What you will do
Starting at the line that contains "Más formatos de cita", retype each line to the end of the listing below. Include both ends, but not the pictures.
Data in this exercise START
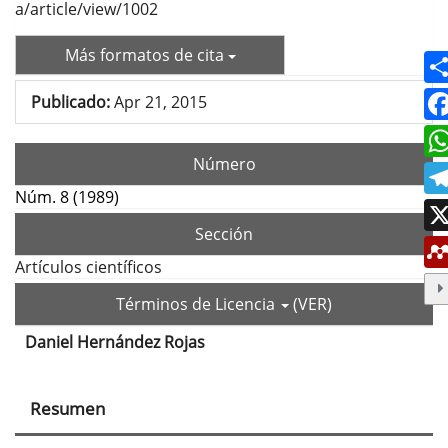
a/article/view/1002
Más formatos de cita
Publicado:
Apr 21, 2015
Número
Núm. 8 (1989)
Sección
Artículos científicos
Términos de Licencia
(VER)
Daniel Hernández Rojas
Contenido
principal
Resumen
del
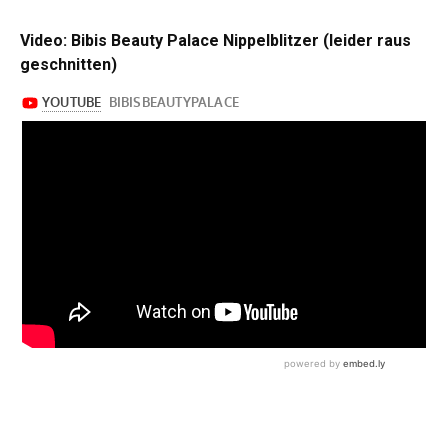
Video: Bibis Beauty Palace Nippelblitzer (leider raus
geschnitten)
Data in this exercise END
Your response
Más formatos de cita
Publicado:
Apr 21, 2015
Número
Núm. 8 (1989)
Sección
Artículos científicos
Términos de Licencia
(VER)
Daniel Hernández Rojas
Contenido
principal
Resumen
del
Video: Bibis Beauty Palace Nippelblitzer (leider raus
geschnitten)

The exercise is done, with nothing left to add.